Okay -- I was awash in self-pity, the details of which are not really appropriate for public ink, so we'll leave it at that.
Suffice it to say that I was duly enveloped in a cloud of it as thick as a Monday morning depression unfettered by Prozac.
It was a day that started out hot and sunny, but by 6 p.m., the temperature had dropped about 30 degrees.
The sudden and inclement temperatures only intensified my sulking as I sat there shivering within my impenetrable little cloud.
I noticed an armada of ducks were making their way over to me in hopes of a bread feast. When they realized it was just me and my cloud, they paddled collectively back to the center of the pond.
As I gazed out at the arc of a nearby plank bridge, I noticed a strange movement coming from the water's edge in front of me.
It was irregular and repeated movement that I soon realized was struggle.
A female duck was trying to make the leap from the water to land. When she finally landed on dry soil, she immediately toppled forward onto her bill.
Again, she lifted her body upright, only to topple again.
Then she hopped over to my bench and stood there, looking up at me as she balanced herself on a single webbed foot.
Where there had once been an orange left foot was now a dangling, useless stump of a leg.
She stood there staring at me, waiting.
Unlike the other ducks, she didn't turn away because I didn't have a bag of bread in my possession.
She hopped even closer. Then she turned her head to one side so that an eye was riveted directly on mine.
And she looked at me and waited.
Okay, I got it.
Leaning closer to the one-footed duck, I apologized for not having any spare carbs on me. Almost as soon as I said it, a red-headed girl emerged from a nearby car with a bag of rolls and began hurling pieces towards the pond's center.
I waved her over and pointed to the duck in front of me.
The little girl responded by rushing over to shower her with bread, while shooing the others away.
The one-footed duck voraciously gobbled chunks of bread. Eventually, she hobbled back to the water's edge and swam away.
She left so quickly that I didn't get to thank her for evaporating my cloud.
A duck without a foot.
A little girl with a bag of bread.
Who knew it would be such an effective recipe?
But it shifted my thinking more powerfully than a fortune cookie or well-meaning words from a friend ever could have.
But of course, this isn't just about me and the evaporation of my pity cloud.
Life also has a wonderful way of making its little wake-up calls beneficial for all parties concerned.
The next morning, I still had the image of the duck in my mind so I called Elise Maholovich, a volunteer with North Country Wild Care, an organization devoted to the rehabilitation of injured or abandoned wild animals.
Elise phoned me with an update yesterday.
After being rescued from Crandall Pond on Monday, the duck was taken to the Schroon River Animal Hospital and examined by Dr. Brian Landenberger.
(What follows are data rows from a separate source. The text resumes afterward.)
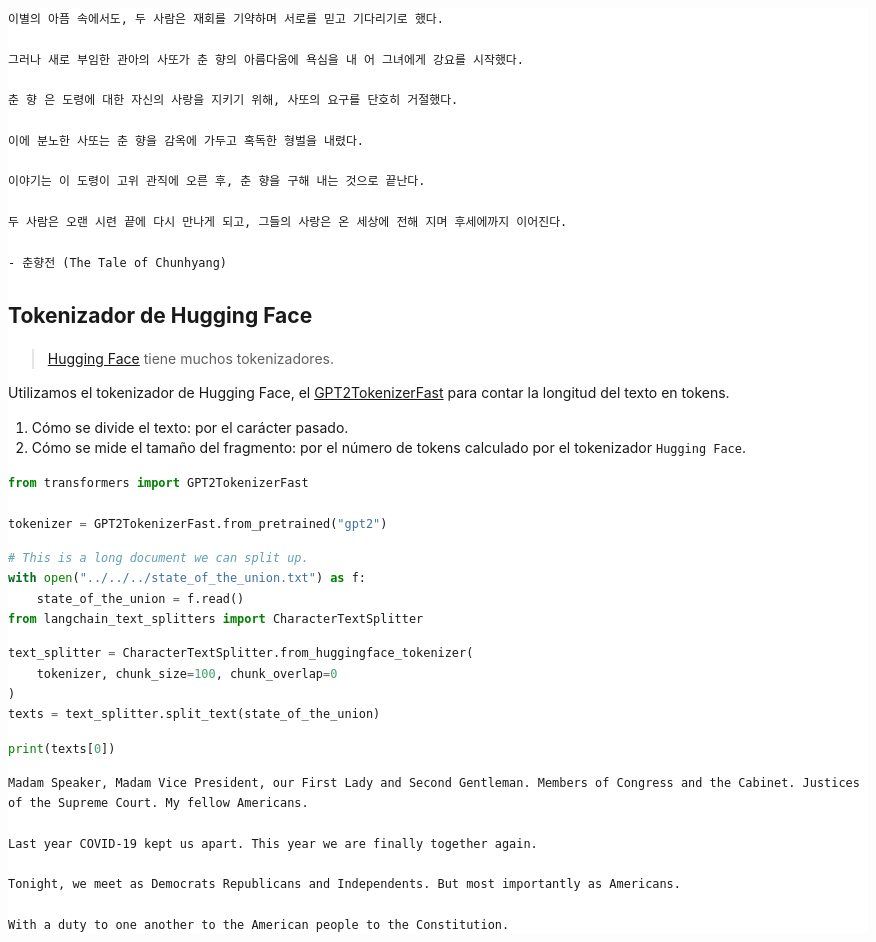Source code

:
 ```output
이별의 아픔 속에서도, 두 사람은 재회를 기약하며 서로를 믿고 기다리기로 했다.

그러나 새로 부임한 관아의 사또가 춘 향의 아름다움에 욕심을 내 어 그녀에게 강요를 시작했다.

춘 향 은 도령에 대한 자신의 사랑을 지키기 위해, 사또의 요구를 단호히 거절했다.

이에 분노한 사또는 춘 향을 감옥에 가두고 혹독한 형벌을 내렸다.

이야기는 이 도령이 고위 관직에 오른 후, 춘 향을 구해 내는 것으로 끝난다.

두 사람은 오랜 시련 끝에 다시 만나게 되고, 그들의 사랑은 온 세상에 전해 지며 후세에까지 이어진다.

- 춘향전 (The Tale of Chunhyang)
```

## Tokenizador de Hugging Face

>[Hugging Face](https://huggingface.co/docs/tokenizers/index) tiene muchos tokenizadores.

Utilizamos el tokenizador de Hugging Face, el [GPT2TokenizerFast](https://huggingface.co/Ransaka/gpt2-tokenizer-fast) para contar la longitud del texto en tokens.

1. Cómo se divide el texto: por el carácter pasado.
2. Cómo se mide el tamaño del fragmento: por el número de tokens calculado por el tokenizador `Hugging Face`.

```python
from transformers import GPT2TokenizerFast

tokenizer = GPT2TokenizerFast.from_pretrained("gpt2")
```

```python
# This is a long document we can split up.
with open("../../../state_of_the_union.txt") as f:
    state_of_the_union = f.read()
from langchain_text_splitters import CharacterTextSplitter
```

```python
text_splitter = CharacterTextSplitter.from_huggingface_tokenizer(
    tokenizer, chunk_size=100, chunk_overlap=0
)
texts = text_splitter.split_text(state_of_the_union)
```

```python
print(texts[0])
```

```output
Madam Speaker, Madam Vice President, our First Lady and Second Gentleman. Members of Congress and the Cabinet. Justices of the Supreme Court. My fellow Americans.

Last year COVID-19 kept us apart. This year we are finally together again.

Tonight, we meet as Democrats Republicans and Independents. But most importantly as Americans.

With a duty to one another to the American people to the Constitution.
```
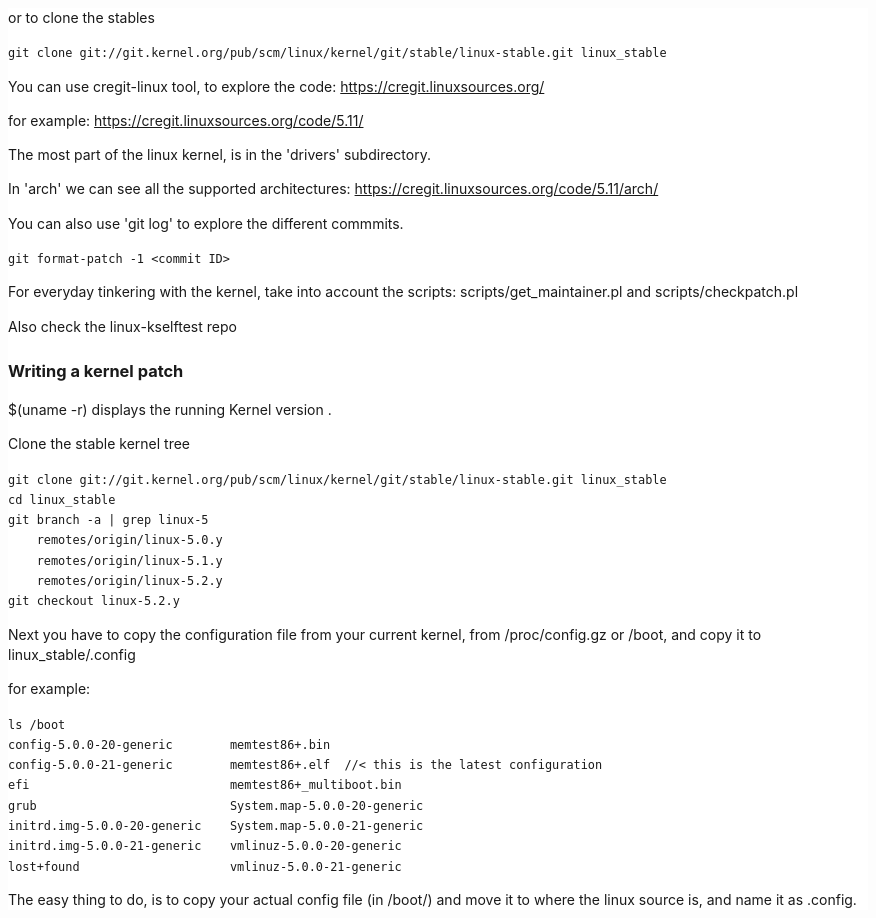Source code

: or to clone the stables

```
git clone git://git.kernel.org/pub/scm/linux/kernel/git/stable/linux-stable.git linux_stable
```

You can use cregit-linux tool, to explore the code: https://cregit.linuxsources.org/ <br>

for example: https://cregit.linuxsources.org/code/5.11/  <br>

The most part of the linux kernel, is in the 'drivers' subdirectory.

In 'arch' we can see all the supported architectures: https://cregit.linuxsources.org/code/5.11/arch/

You can also use 'git log' to explore the different commmits. 

```
git format-patch -1 <commit ID>
```

For everyday tinkering with the kernel, take into account the scripts: scripts/get_maintainer.pl and scripts/checkpatch.pl

Also check the linux-kselftest repo


### Writing a kernel patch

$(uname -r) displays the running Kernel version .

 Clone the stable kernel tree
 
```
git clone git://git.kernel.org/pub/scm/linux/kernel/git/stable/linux-stable.git linux_stable
cd linux_stable
git branch -a | grep linux-5
    remotes/origin/linux-5.0.y
    remotes/origin/linux-5.1.y
    remotes/origin/linux-5.2.y
git checkout linux-5.2.y
 ```
 
 Next you have to copy the configuration file from your current kernel, from /proc/config.gz or /boot, and copy it to  linux_stable/.config
 
 for example:
 
 ```
 ls /boot
config-5.0.0-20-generic        memtest86+.bin
config-5.0.0-21-generic        memtest86+.elf  //< this is the latest configuration
efi                            memtest86+_multiboot.bin
grub                           System.map-5.0.0-20-generic
initrd.img-5.0.0-20-generic    System.map-5.0.0-21-generic
initrd.img-5.0.0-21-generic    vmlinuz-5.0.0-20-generic
lost+found                     vmlinuz-5.0.0-21-generic
```

The easy thing to do, is to copy your actual config file (in /boot/) and move it to where the linux source is, and name it as .config.

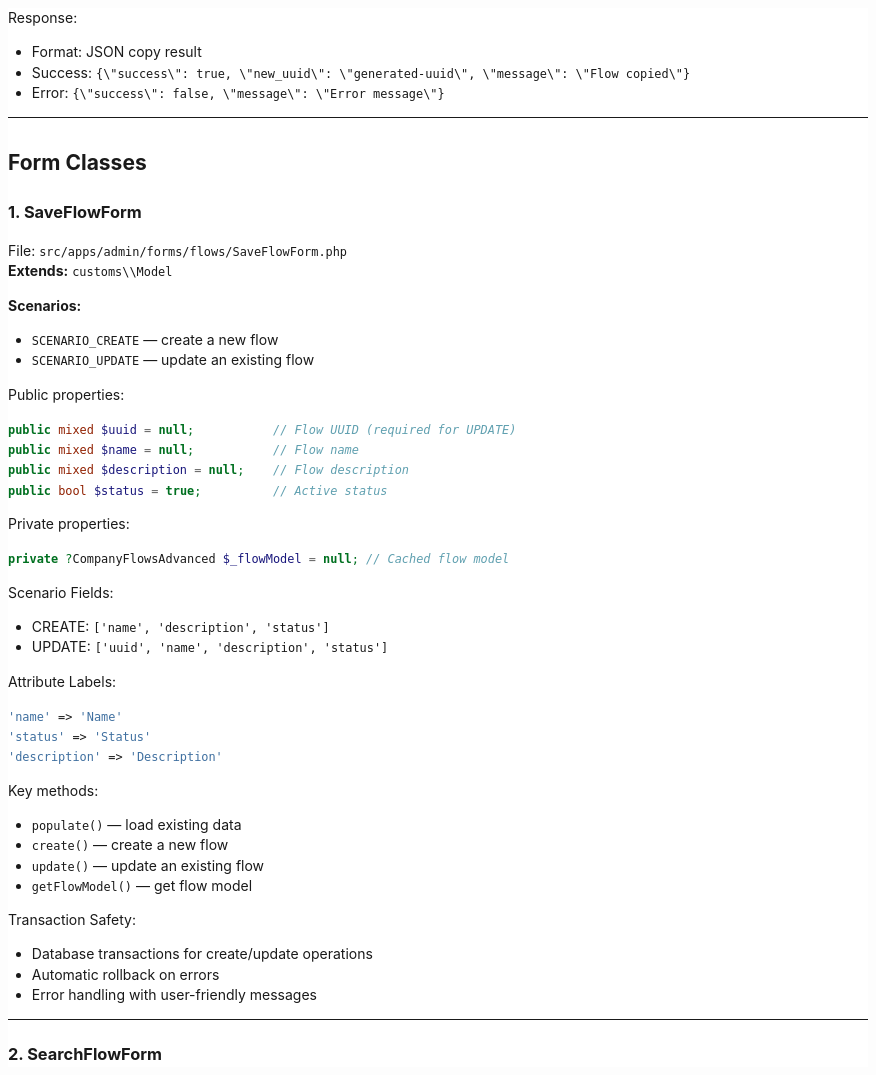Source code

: Response:
- Format: JSON copy result
- Success: `{\"success\": true, \"new_uuid\": \"generated-uuid\", \"message\": \"Flow copied\"}`
- Error: `{\"success\": false, \"message\": \"Error message\"}`

---

## Form Classes

### 1. SaveFlowForm

File: `src/apps/admin/forms/flows/SaveFlowForm.php`  
**Extends:** `customs\\Model`

**Scenarios:**
- `SCENARIO_CREATE` — create a new flow
- `SCENARIO_UPDATE` — update an existing flow

Public properties:
```php
public mixed $uuid = null;           // Flow UUID (required for UPDATE)
public mixed $name = null;           // Flow name
public mixed $description = null;    // Flow description
public bool $status = true;          // Active status
```

Private properties:
```php
private ?CompanyFlowsAdvanced $_flowModel = null; // Cached flow model
```

Scenario Fields:
- CREATE: `['name', 'description', 'status']`
- UPDATE: `['uuid', 'name', 'description', 'status']`

Attribute Labels:
```php
'name' => 'Name'
'status' => 'Status' 
'description' => 'Description'
```

Key methods:
- `populate()` — load existing data
- `create()` — create a new flow
- `update()` — update an existing flow
- `getFlowModel()` — get flow model

Transaction Safety:
- Database transactions for create/update operations
- Automatic rollback on errors
- Error handling with user-friendly messages

---

### 2. SearchFlowForm
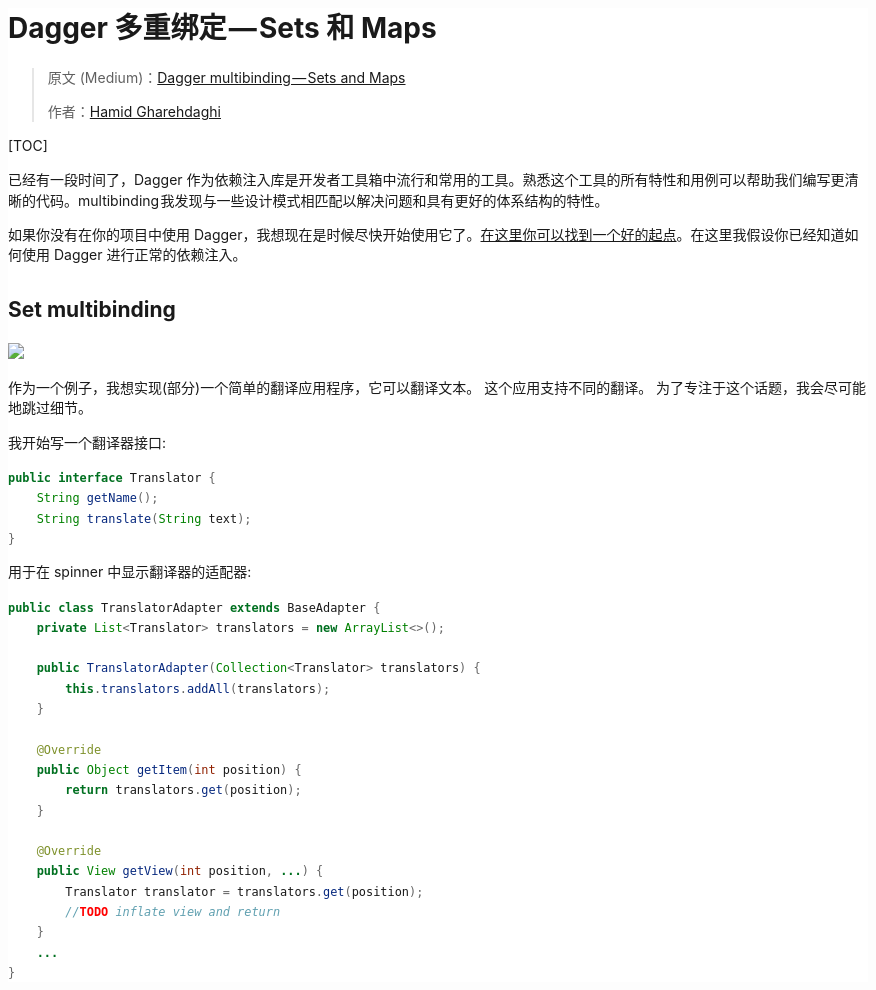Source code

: # Dagger 多重绑定 — Sets 和 Maps

> 原文 (Medium)：[Dagger multibinding — Sets and Maps](https://medium.com/@hamidgh/dagger-multibinding-sets-and-maps-713254b7f734)
>
> 作者：[Hamid Gharehdaghi](https://medium.com/@hamidgh?source=post_header_lockup)

[TOC]

已经有一段时间了，Dagger 作为依赖注入库是开发者工具箱中流行和常用的工具。熟悉这个工具的所有特性和用例可以帮助我们编写更清晰的代码。multibinding 我发现与一些设计模式相匹配以解决问题和具有更好的体系结构的特性。 

如果你没有在你的项目中使用 Dagger，我想现在是时候尽快开始使用它了。[在这里你可以找到一个好的起点](https://github.com/codepath/android_guides/wiki/Dependency-Injection-with-Dagger-2)。在这里我假设你已经知道如何使用 Dagger 进行正常的依赖注入。 

## Set multibinding

![](https://ws1.sinaimg.cn/large/006tKfTcgy1frow088seqj30bu0bg3yi.jpg)

作为一个例子，我想实现(部分)一个简单的翻译应用程序，它可以翻译文本。 这个应用支持不同的翻译。 为了专注于这个话题，我会尽可能地跳过细节。 

我开始写一个翻译器接口: 

```java
public interface Translator {
    String getName();
    String translate(String text);
}
```

用于在 spinner 中显示翻译器的适配器: 

```java
public class TranslatorAdapter extends BaseAdapter {
    private List<Translator> translators = new ArrayList<>();

    public TranslatorAdapter(Collection<Translator> translators) {
        this.translators.addAll(translators);
    }

    @Override
    public Object getItem(int position) {
        return translators.get(position);
    }

    @Override
    public View getView(int position, ...) {
        Translator translator = translators.get(position);
        //TODO inflate view and return
    }
    ...
}
```
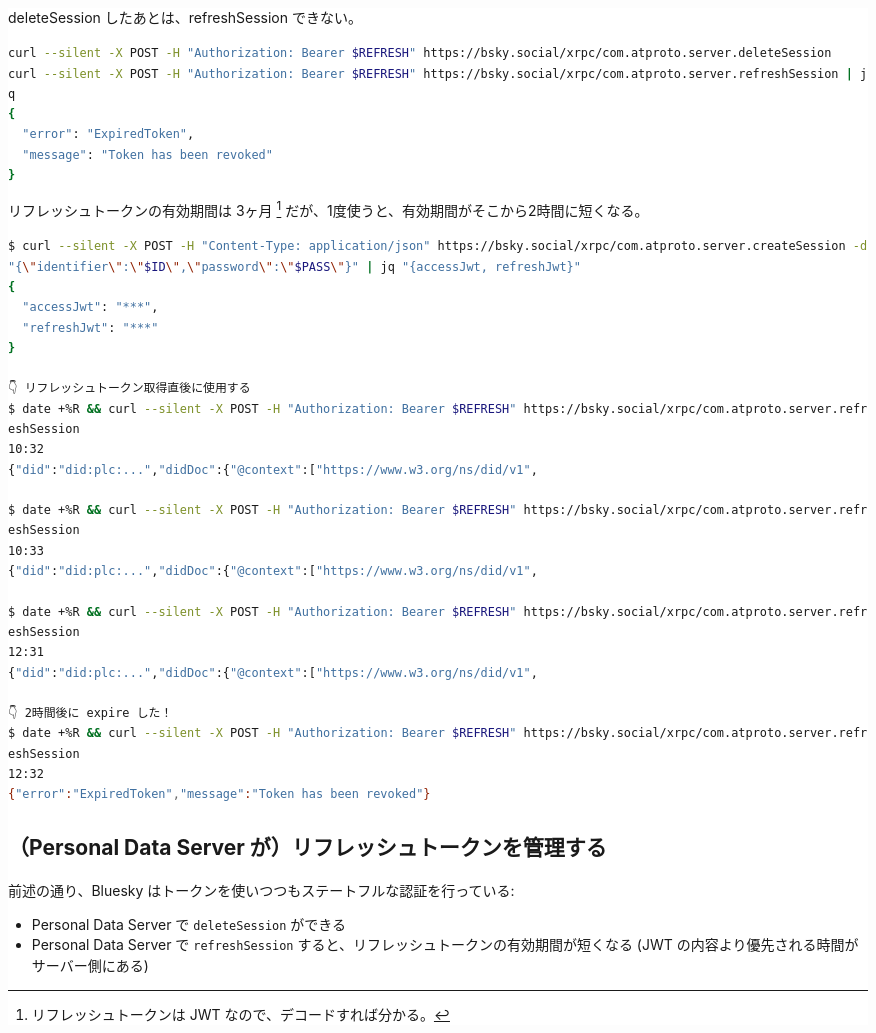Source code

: deleteSession したあとは、refreshSession できない。

```bash
curl --silent -X POST -H "Authorization: Bearer $REFRESH" https://bsky.social/xrpc/com.atproto.server.deleteSession
curl --silent -X POST -H "Authorization: Bearer $REFRESH" https://bsky.social/xrpc/com.atproto.server.refreshSession | jq
{
  "error": "ExpiredToken",
  "message": "Token has been revoked"
}
```

リフレッシュトークンの有効期間は 3ヶ月 [^3] だが、1度使うと、有効期間がそこから2時間に短くなる。

```bash
$ curl --silent -X POST -H "Content-Type: application/json" https://bsky.social/xrpc/com.atproto.server.createSession -d "{\"identifier\":\"$ID\",\"password\":\"$PASS\"}" | jq "{accessJwt, refreshJwt}"
{
  "accessJwt": "***",
  "refreshJwt": "***"
}

👇️ リフレッシュトークン取得直後に使用する
$ date +%R && curl --silent -X POST -H "Authorization: Bearer $REFRESH" https://bsky.social/xrpc/com.atproto.server.refreshSession
10:32
{"did":"did:plc:...","didDoc":{"@context":["https://www.w3.org/ns/did/v1",

$ date +%R && curl --silent -X POST -H "Authorization: Bearer $REFRESH" https://bsky.social/xrpc/com.atproto.server.refreshSession
10:33
{"did":"did:plc:...","didDoc":{"@context":["https://www.w3.org/ns/did/v1",

$ date +%R && curl --silent -X POST -H "Authorization: Bearer $REFRESH" https://bsky.social/xrpc/com.atproto.server.refreshSession
12:31
{"did":"did:plc:...","didDoc":{"@context":["https://www.w3.org/ns/did/v1",

👇️ 2時間後に expire した！
$ date +%R && curl --silent -X POST -H "Authorization: Bearer $REFRESH" https://bsky.social/xrpc/com.atproto.server.refreshSession
12:32
{"error":"ExpiredToken","message":"Token has been revoked"}
```

## （Personal Data Server が）リフレッシュトークンを管理する

前述の通り、Bluesky はトークンを使いつつもステートフルな認証を行っている:

- Personal Data Server で `deleteSession` ができる
- Personal Data Server で `refreshSession` すると、リフレッシュトークンの有効期間が短くなる (JWT の内容より優先される時間がサーバー側にある)


[^1]: curl したりコードを読んでいたら Bluesky のコードが違うことに気づいて、[PR を出せた！](https://github.com/bluesky-social/atproto/pull/3530) 😳
[^2]: agent の使用者が呼び出せないわけではない ([atp-agent.ts#L433](https://github.com/bluesky-social/atproto/blob/%40atproto/api%400.13.35/packages/api/src/atp-agent.ts#L433))
[^3]: リフレッシュトークンは JWT なので、デコードすれば分かる。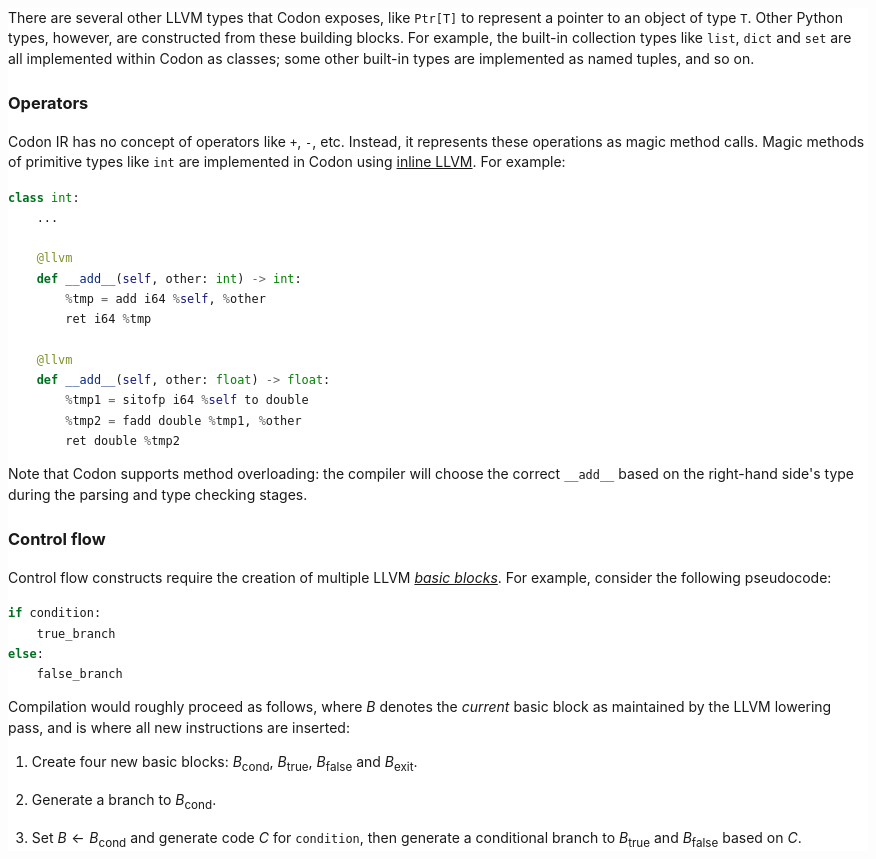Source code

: There are several other LLVM types that Codon exposes, like `Ptr[T]` to
represent a pointer to an object of type `T`. Other Python types, however,
are constructed from these building blocks. For example, the built-in collection
types like `list`, `dict` and `set` are all implemented within Codon as classes; some
other built-in types are implemented as named tuples, and so on.

### Operators

Codon IR has no concept of operators like `+`, `-`, etc. Instead, it represents these
operations as magic method calls. Magic methods of primitive types like `int` are
implemented in Codon using [inline LLVM](/language/llvm). For example:

``` python
class int:
    ...

    @llvm
    def __add__(self, other: int) -> int:
        %tmp = add i64 %self, %other
        ret i64 %tmp

    @llvm
    def __add__(self, other: float) -> float:
        %tmp1 = sitofp i64 %self to double
        %tmp2 = fadd double %tmp1, %other
        ret double %tmp2
```

Note that Codon supports method overloading: the compiler will choose the correct
`__add__` based on the right-hand side's type during the parsing and type checking
stages.

### Control flow

Control flow constructs require the creation of multiple LLVM
[*basic blocks*](https://en.wikipedia.org/wiki/Basic_block).
For example, consider the following pseudocode:

``` python
if condition:
    true_branch
else:
    false_branch
```

Compilation would roughly proceed as follows, where $B$ denotes the *current* basic block
as maintained by the LLVM lowering pass, and is where all new instructions are inserted:

1. Create four new basic blocks: $B_\mathrm{cond}$, $B_\mathrm{true}$,
   $B_\mathrm{false}$ and $B_\mathrm{exit}$.

2. Generate a branch to $B_\mathrm{cond}$.

2. Set $B \gets B_\mathrm{cond}$ and generate code $C$ for `condition`, then generate
   a conditional branch to $B_\mathrm{true}$ and $B_\mathrm{false}$ based on $C$.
She was given a clean bill of health (pardon the pun) and dispatched to the animal hospital's pasture for animals who can't be released back into the wild.
Maholovich said the duck is free to fly away if she chooses, but so far, she's making her new home among the roosters and sheep.
And the best part?
There was a male duck already living there.
"She has a new home and now she has a mate," said Maholovich. "It's totally a happy ending."